* _DIRECTIVE_:
Find the line in the data below that contains "ChatGPT & Metaverse". Return that line and all the lines after it, unchanged.

(Page images and extracted text)

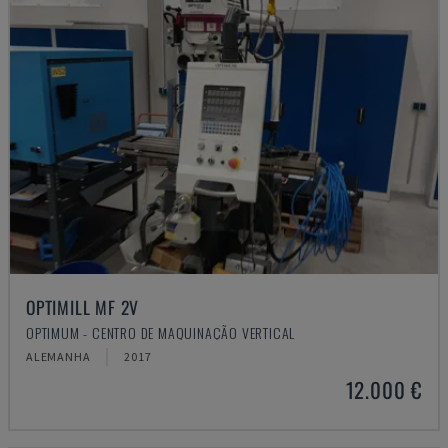
OPTIMILL MF 2V
OPTIMUM - CENTRO DE MAQUINAÇÃO VERTICAL
ALEMANHA
2017
12.000 €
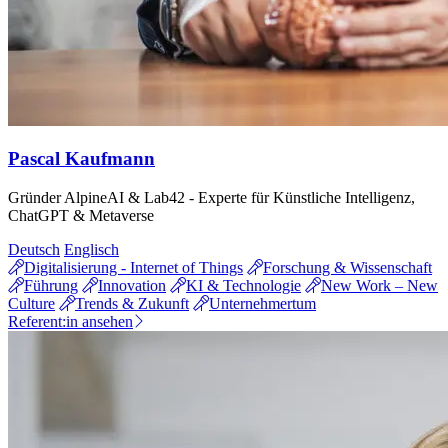
Pascal Kaufmann
Gründer AlpineAI & Lab42 - Experte für Künstliche Intelligenz,
ChatGPT & Metaverse
Deutsch
Englisch
Digitalisierung - Internet of Things
Forschung & Wissenschaft
Führung
Innovation
KI & Technologie
New Work – New
Culture
Trends & Zukunft
Unternehmertum
Referent:in ansehen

* _RESULT OF THIS EXERCISE_:
ChatGPT & Metaverse
Deutsch
Englisch
Digitalisierung - Internet of Things
Forschung & Wissenschaft
Führung
Innovation
KI & Technologie
New Work – New
Culture
Trends & Zukunft
Unternehmertum
Referent:in ansehen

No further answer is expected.